Foreigners quite often use a bear personification to describe Russia and the connection is correct. The bear, like the biggest country in the world, is a huge animal that weighs between 100 to 700 kilos (220 to 1,543 pounds). If you squint your eyes the right way, Russia’s geographical shape on the map is quite similar to a bear’s silhouette. A bear was the symbol of the 1980 Moscow Olympics, and the image of “Mishka” floating away into the sky after the Games will never be forgotten.
The roots of the bear connected to Russia go deep. The first time this image concerned Russia was in the 16th century, when bears were depicted as shield-bearers on the Muskovy Company emblem (an English company founded in 1596). There was no political colouring, just the attribute of mysterious Muscovites. In the 18th century, this image appeared in politics and represented some monstrous and aggressive creature from the East. In the heat of trade competition between Russia and Great Britain, the latter aimed to impose the most negative image of Russia on the world arena. Among the most significant political caricatures there were titles like “The Russian Bear and her invincible rider encountering the British Legion” and “From Russian Bears, Good Lord deliver me…” This usually shy animal was somehow depicted as cruel and ruthless. The perception of the bear is entirely different in Russia, and, as mentioned, was chosen as the symbol of the Olympics. It is also the symbol of the “United Russia” party.

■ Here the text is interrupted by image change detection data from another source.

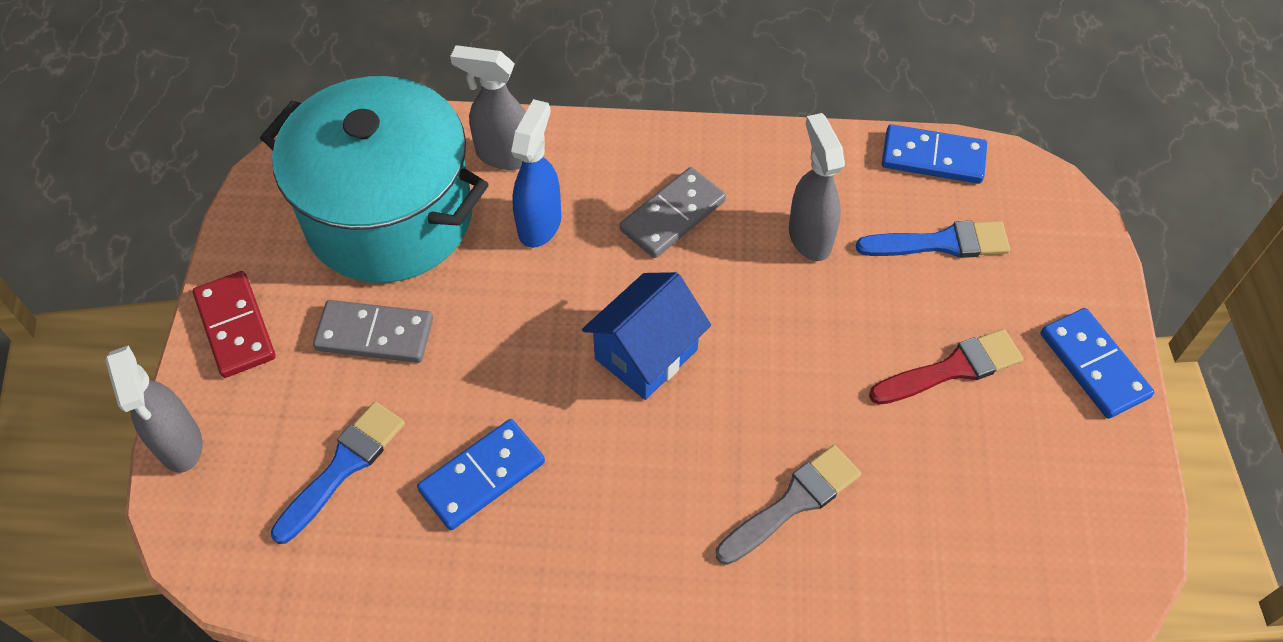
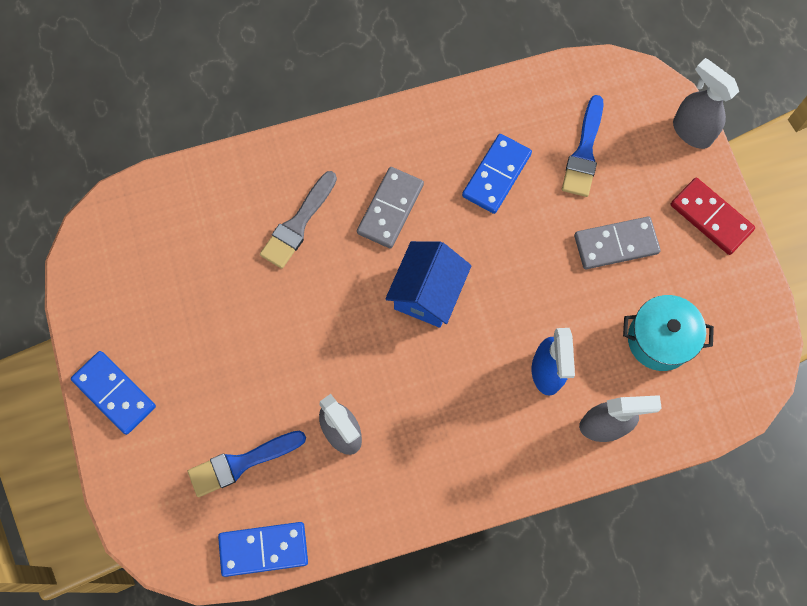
camera: 160 degrees right, 15 degrees up
(389, 216) = (659, 339): turquoise pot -> turquoise pot, size x0.50
(673, 216) = (451, 415): grey domino -> grey domino (390, 209)
(952, 369) = (214, 356): red brush -> none

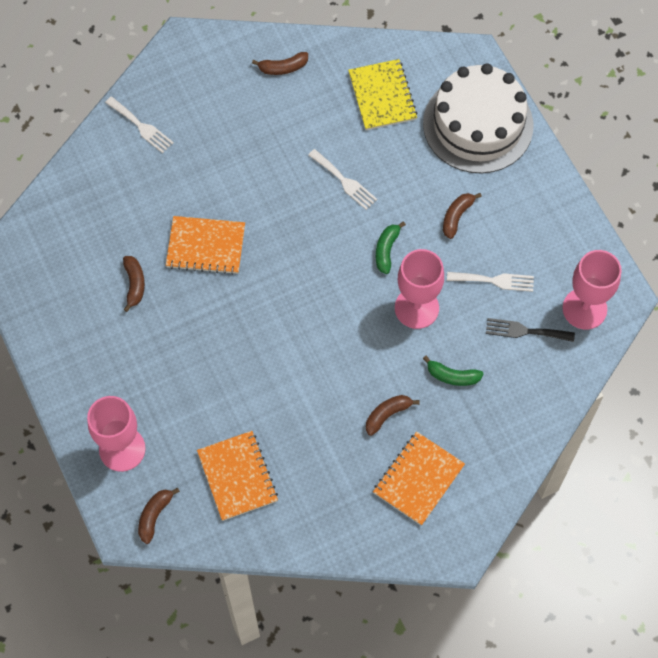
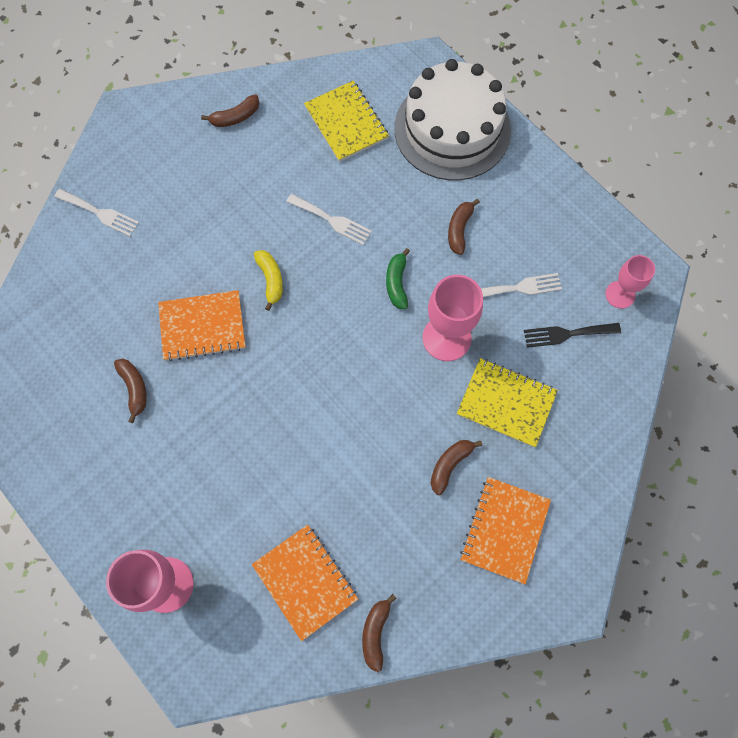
camera: 15 degrees left, 5 degrees up
(154, 515) = (223, 655): brown banana -> brown banana (375, 632)
(276, 221) = (271, 280): none -> yellow banana
(452, 376) = (506, 403): green banana -> yellow notebook
(584, 309) = (620, 294): pink goblet -> pink goblet, size x0.62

We should remember that the bear is not a naturally aggressive animal. In fact, its diet is 75 percent vegetarian; the main part of their food intake consists of berries, roots, and sprouts. Still, brown bears may attack young deer, moose, and caribou, but, their prime choice is fish. Spending half of the year in hibernation, they are very lazy and prefer eating honey to hunting. Thus, the most intimidating thing about bears is their size. Surprisingly, these big creatures do not usually attack first, unless their cubs are threatened. Like the noble lion of the jungle, the bear is often regarded as king of the forest. The above statements are true of Russia as well. There is no aggressive bear here. All the negative perception of Russia is imposed on the West at every opportunity. A “Russian bear” is frequently used in the media to describe Russia, but, rarely in a favourable light. Recently, Jaak Aaviksoo, the Estonian Minister of Defence, commenting on the Russian-Georgian conflict, said that the behaviour of the Russian bear had deteriorated. Do you think “deteriorated behaviour” is Russia’s problem? It is more likely the answer. Punch in “Russian bear” into your Internet search engine and negative articles will pop up. But, Russia isn’t a hunter, it prefers a “vegetarian diet”; and it rarely kills people unless provoked. A brutal and clumsy animal has a different face.
The ties between Russia and the bear allegory are very close, but, there is more. Ironically, Russia’s current president has a “bear surname”. In Russian, “bear” is “medved”, and President Dmitri Anatolyevich’s surname is Medvedev (genitive of “medved”). Now, Russians can nod their heads in agreement when foreigners ask, “Are there bears on Red Square?”